(Records from a dataset)
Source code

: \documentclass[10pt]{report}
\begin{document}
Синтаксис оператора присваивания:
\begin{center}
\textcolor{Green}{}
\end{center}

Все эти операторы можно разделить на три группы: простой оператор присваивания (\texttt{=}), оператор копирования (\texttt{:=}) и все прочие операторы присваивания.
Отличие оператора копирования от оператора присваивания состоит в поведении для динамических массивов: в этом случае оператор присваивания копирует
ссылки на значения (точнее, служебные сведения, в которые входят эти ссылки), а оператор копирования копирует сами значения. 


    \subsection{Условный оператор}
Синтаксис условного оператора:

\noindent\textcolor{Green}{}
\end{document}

◆ About this exercise
Set down the lines above as they stand, starting with the first line and ending with the line that contains "Все эти операторы".

◆ Finished exercise
Source code

: \documentclass[10pt]{report}
\begin{document}
Синтаксис оператора присваивания:
\begin{center}
\textcolor{Green}{}
\end{center}

Все эти операторы можно разделить на три группы: простой оператор присваивания (\texttt{=}), оператор копирования (\texttt{:=}) и все прочие операторы присваивания.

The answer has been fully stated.